- TEXT -
********************

Telling lies has always been a part of human existence and behavioral patterns. While reasons for telling lies vary, it projects a deep seated mind war or warped thought processes and often I find myself asking if we not like the truth. What is it about lies that makes it so easy for one to utter? Is it lack of integrity, fear or lack of respect for moral values?

Whether the intentions behind telling lies may be pure or not, its overwhelming impact cannot be ignored as it has visible effects on how we relate with people in interpersonal relationships and also how we socialize with strangers, leaders, politics and the economy.

So why do people lie?

  • Fear: This is a common emotion that everyone has felt at different point in their lives. From the children standing beside the broken cup telling you he didn’t break it out of fear of receiving punishment to the adult who tell lies when he arrives late at work to avoid getting sacked or suspended.

********************

- ASSIGNED TASK A -
Answer these questions using the text on lying, writing each answer on its own line with the matching mark.
(i) What three possible causes does the question at the end of the first paragraph offer for why lies are easy to tell?
(ii) In the fear example, what does the adult who arrives late at work hope to avoid by lying?
(iii) Besides interpersonal relationships, with whom or what does the text say lying affects how we socialize?
- ASSIGNED TASK B -
For each statement below, say yes or no depending on whether it agrees with the text on lying, and quote the words of the text that decide it.
(i) The text presents lying as a recent change in human behavior.
(ii) The text says the impact of lying can be ignored when the intentions behind it are pure.
(iii) The text calls fear an emotion that everyone has felt.

********************

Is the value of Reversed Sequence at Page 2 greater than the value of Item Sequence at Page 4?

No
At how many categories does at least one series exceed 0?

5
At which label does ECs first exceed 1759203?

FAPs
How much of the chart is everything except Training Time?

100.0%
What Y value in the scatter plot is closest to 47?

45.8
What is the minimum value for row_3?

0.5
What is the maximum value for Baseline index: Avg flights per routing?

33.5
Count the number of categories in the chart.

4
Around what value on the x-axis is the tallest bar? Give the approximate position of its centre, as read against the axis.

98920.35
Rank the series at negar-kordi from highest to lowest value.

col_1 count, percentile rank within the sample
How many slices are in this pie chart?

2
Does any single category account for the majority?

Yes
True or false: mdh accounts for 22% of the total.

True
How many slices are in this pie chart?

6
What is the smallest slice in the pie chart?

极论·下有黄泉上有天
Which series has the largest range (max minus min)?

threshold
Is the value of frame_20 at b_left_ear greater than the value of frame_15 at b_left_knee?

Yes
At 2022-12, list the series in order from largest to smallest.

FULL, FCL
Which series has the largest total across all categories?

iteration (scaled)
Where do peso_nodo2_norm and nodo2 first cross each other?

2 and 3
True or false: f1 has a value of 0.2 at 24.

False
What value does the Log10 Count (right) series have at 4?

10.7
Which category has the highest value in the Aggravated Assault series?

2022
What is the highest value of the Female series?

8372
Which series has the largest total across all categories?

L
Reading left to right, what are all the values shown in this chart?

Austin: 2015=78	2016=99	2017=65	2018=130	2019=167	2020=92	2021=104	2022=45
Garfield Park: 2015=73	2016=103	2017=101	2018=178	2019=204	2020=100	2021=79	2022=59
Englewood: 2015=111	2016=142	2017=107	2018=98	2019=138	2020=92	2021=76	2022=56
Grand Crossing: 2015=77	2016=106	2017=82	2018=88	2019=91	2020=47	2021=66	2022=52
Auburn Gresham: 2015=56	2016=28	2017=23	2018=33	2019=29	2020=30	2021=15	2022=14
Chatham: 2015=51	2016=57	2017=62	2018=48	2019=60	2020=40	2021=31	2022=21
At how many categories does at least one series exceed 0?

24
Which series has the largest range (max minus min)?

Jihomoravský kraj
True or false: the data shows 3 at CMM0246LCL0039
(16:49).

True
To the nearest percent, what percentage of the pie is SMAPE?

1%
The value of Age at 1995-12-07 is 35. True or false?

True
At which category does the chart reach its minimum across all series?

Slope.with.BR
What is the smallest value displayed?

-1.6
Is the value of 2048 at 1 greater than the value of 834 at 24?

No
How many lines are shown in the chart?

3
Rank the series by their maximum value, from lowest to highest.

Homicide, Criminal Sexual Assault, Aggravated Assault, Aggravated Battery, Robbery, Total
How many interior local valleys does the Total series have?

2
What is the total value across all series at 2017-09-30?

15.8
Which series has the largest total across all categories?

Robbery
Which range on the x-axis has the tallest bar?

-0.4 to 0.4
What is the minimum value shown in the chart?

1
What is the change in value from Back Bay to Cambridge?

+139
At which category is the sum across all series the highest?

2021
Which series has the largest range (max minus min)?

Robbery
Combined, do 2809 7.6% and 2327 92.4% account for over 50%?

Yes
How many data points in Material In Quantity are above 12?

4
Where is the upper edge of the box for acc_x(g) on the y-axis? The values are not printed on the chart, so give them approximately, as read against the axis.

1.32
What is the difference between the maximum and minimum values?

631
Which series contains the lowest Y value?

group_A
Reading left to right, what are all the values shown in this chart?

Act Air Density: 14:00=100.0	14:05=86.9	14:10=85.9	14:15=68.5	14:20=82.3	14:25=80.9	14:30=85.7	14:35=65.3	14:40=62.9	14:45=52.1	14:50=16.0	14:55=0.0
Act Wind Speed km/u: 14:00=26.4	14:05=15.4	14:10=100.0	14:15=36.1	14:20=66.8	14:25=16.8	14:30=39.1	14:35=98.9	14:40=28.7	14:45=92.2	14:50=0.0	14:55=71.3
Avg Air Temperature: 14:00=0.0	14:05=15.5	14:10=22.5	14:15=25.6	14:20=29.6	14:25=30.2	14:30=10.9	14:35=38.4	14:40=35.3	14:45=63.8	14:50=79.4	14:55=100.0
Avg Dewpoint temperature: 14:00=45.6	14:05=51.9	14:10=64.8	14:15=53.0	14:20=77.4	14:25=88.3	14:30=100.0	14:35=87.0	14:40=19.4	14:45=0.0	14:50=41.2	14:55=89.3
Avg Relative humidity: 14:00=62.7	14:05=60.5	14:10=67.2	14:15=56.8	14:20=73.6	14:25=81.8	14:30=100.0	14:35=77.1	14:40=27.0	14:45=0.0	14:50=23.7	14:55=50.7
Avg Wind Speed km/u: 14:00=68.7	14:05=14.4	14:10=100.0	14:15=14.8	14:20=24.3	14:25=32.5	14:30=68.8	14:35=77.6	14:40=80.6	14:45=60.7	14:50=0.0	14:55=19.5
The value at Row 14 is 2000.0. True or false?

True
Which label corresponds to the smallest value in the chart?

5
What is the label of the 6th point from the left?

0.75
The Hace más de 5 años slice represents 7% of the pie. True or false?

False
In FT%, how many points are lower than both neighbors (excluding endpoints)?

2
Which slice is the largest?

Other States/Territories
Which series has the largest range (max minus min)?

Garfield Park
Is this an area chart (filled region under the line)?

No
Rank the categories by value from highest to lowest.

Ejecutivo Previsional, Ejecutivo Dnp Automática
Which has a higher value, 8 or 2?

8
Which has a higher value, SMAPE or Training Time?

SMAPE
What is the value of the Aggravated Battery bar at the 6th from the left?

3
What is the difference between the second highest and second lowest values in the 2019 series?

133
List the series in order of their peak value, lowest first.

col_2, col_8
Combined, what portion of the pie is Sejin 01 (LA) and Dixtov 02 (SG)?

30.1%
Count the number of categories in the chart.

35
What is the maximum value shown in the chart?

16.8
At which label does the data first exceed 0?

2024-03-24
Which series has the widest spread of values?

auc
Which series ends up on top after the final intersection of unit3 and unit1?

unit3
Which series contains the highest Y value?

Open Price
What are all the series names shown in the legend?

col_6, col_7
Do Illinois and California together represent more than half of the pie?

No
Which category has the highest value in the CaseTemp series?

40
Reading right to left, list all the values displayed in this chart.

********************

- EXPECTED ANSWER A -
(i) Lack of integrity, fear, or lack of respect for moral values.
(ii) Getting sacked or suspended.
(iii) Strangers, leaders, politics and the economy.

- EXPECTED ANSWER B -
(i) No: "Telling lies has always been a part of human existence and behavioral patterns."
(ii) No: "Whether the intentions behind telling lies may be pure or not, its overwhelming impact cannot be ignored"
(iii) Yes: "This is a common emotion that everyone has felt at different point in their lives."